Right now, we’re dealing with a search landscape that is both unstable in influence and dangerously easy to manipulate. We keep asking how to influence AI answers – without acknowledging that LLM outputs are probabilistic by design.
In today’s memo, I’m covering:
- Why LLM visibility is a volatility problem.
- What new research proves about how easily AI answers can be manipulated.
- Why this sets up the same arms race Google already fought.

1. Influencing AI Answers Is Possible But Unstable
Last week, I published a list of AI visibility factors; levers that grow your representation in LLM responses. The article got a lot of attention because we all love a good list of tactics that drive results.
But we don’t have a crisp answer to the question, “How much can we actually influence the outcomes?”
There are seven good reasons why the probabilistic nature of LLMs might make it hard to influence their answers:
- Lottery-style outputs. LLMs (probabilistic) are not search engines (deterministic). Answers vary a lot on the micro-level (single prompts).

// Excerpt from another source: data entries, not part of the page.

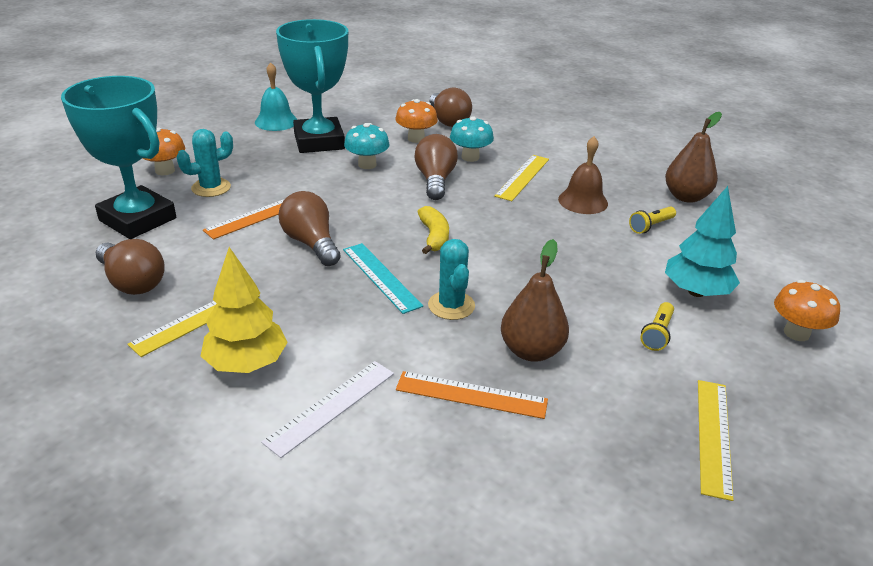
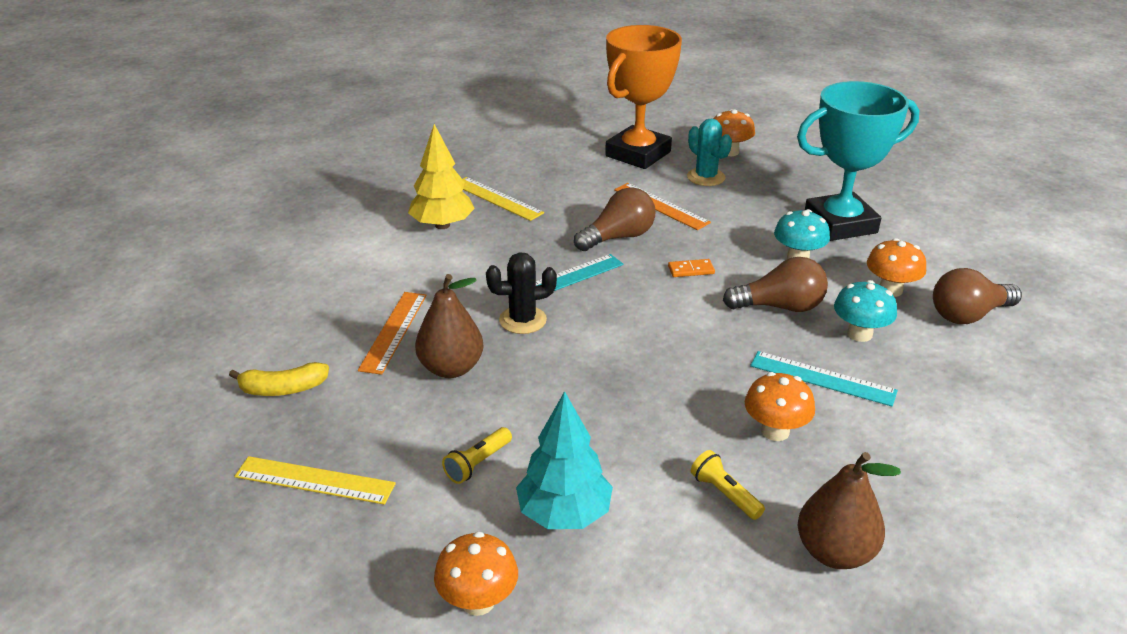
camera: 90 degrees right, 0 degrees up
(132, 282) = (544, 167): brown light bulb -> none
(138, 219) = (638, 154): turquoise trophy -> orange trophy
(276, 121) = (876, 193): turquoise bell -> none
(331, 406) = (389, 264): white ruler -> none
(377, 211) = (691, 270): none -> orange domino
(434, 237) = (648, 308): yellow banana -> yellow banana (283, 389)
(451, 305) = (522, 320): turquoise cactus -> black cactus
(522, 177) = (822, 378): yellow ruler -> turquoise ruler
(583, 201) = (775, 431): brown bell -> orange mushroom
(657, 334) = (477, 463): yellow flashlight -> yellow flashlight turned 75 degrees counterclockwise

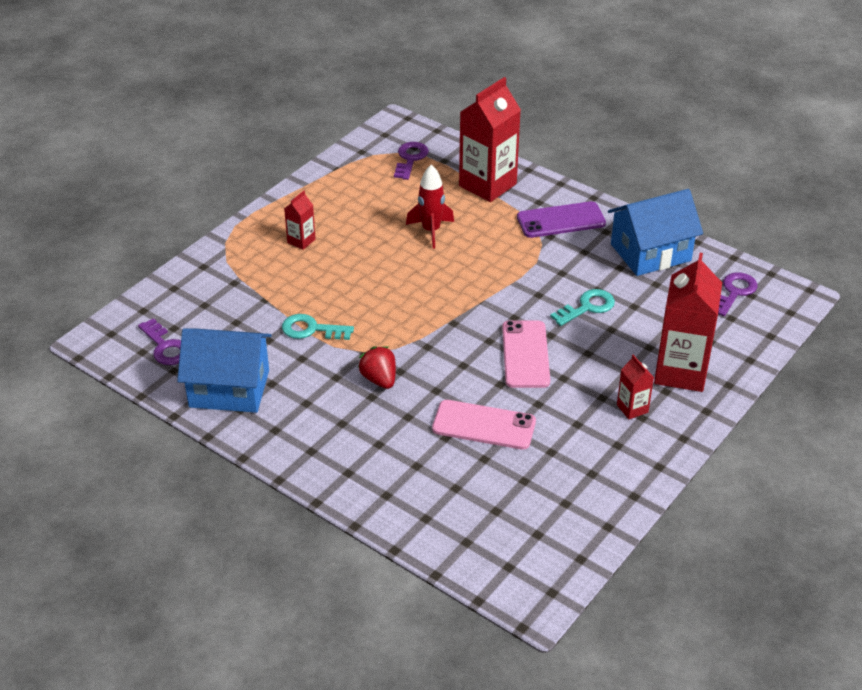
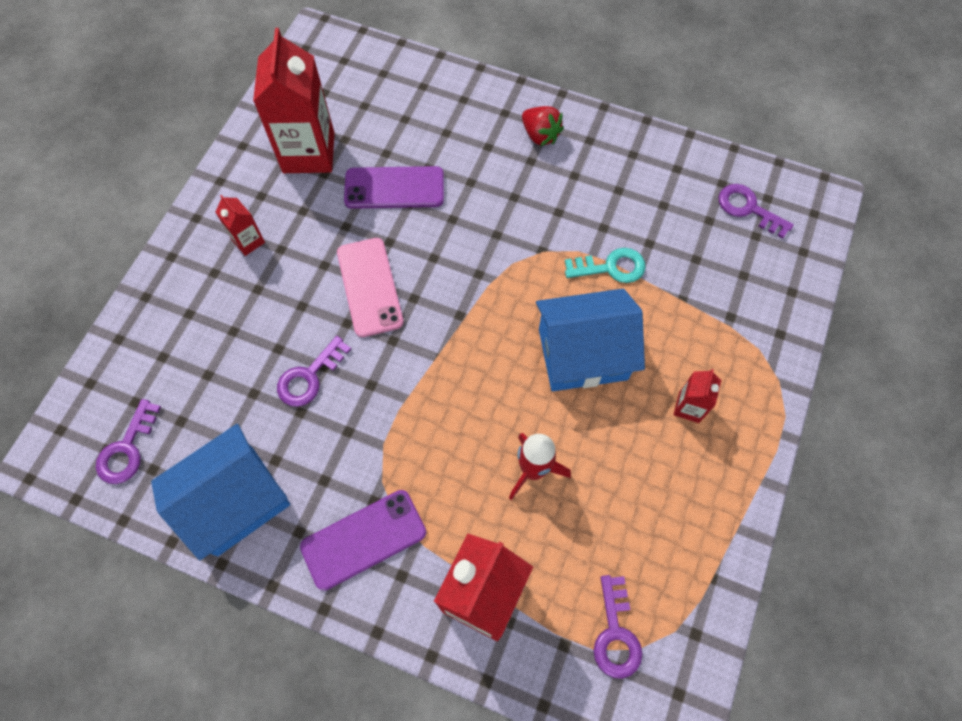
camera: 165 degrees right, 25 degrees up
(229, 388) = (656, 174): blue house -> blue house (583, 354)
(379, 379) = (514, 218): red strawberry -> red strawberry (540, 135)
(484, 425) = (394, 188): pink phone -> purple phone
(587, 307) = (309, 377): turquoise key -> purple key
(680, 372) = (197, 302): red carton -> red carton (309, 153)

- Inconsistency. AI answers are not consistent. When you run the same prompt five times, only 20% of brands show up consistently.
- Models have a bias (which Dan Petrovic calls “Primary Bias”) based on pre-training data. How much we are able to influence or overcome that pre-training bias is unclear.
- Models evolve. ChatGPT has become a lot smarter when comparing 3.5 to 5.2. Do “old” tactics still work? How do we ensure that tactics still work for new models?
- Models vary. Models weigh sources differently for training and web retrieval. For example, ChatGPT leans heavier on Wikipedia while AI Overviews cite Reddit more.
- Personalization. Gemini might have more access to your personal data through Google Workspace than ChatGPT and, therefore, give you much more personalized results. Models might also vary in the degree to which they allow personalization.
- More context. Users reveal much richer context about what they want with long prompts, so the set of possible answers is much smaller, and therefore harder to influence.
2. Research: LLM Visibility Is Easy To Game
A brand new paper from Columbia University by Bagga et al. titled “E-GEO: A Testbed for Generative Engine Optimization in E-Commerce” shows just how much we can influence AI answers.

The methodology:
- The authors built the “E-GEO Testbed,” a dataset and evaluation framework that pairs over 7,000 real product queries (sourced from Reddit) with over 50,000 Amazon product listings and evaluates how different rewriting strategies improve a product’s AI Visibility when shown to an LLM (GPT-4o).
- The system measures performance by comparing a product’s AI Visibility before and after its description is rewritten (using AI).
- The simulation is driven by two distinct AI agents and a control group:
- “The Optimizer” acts as the vendor with the goal of rewriting product descriptions to maximize their appeal to the search engine. It creates the “content” that is being tested.
- “The Judge” functions as the shopping assistant that receives a realistic consumer query (e.g., “I need a durable backpack for hiking under $100”) and a set of products. It then evaluates them and produces a ranked list from best to worst.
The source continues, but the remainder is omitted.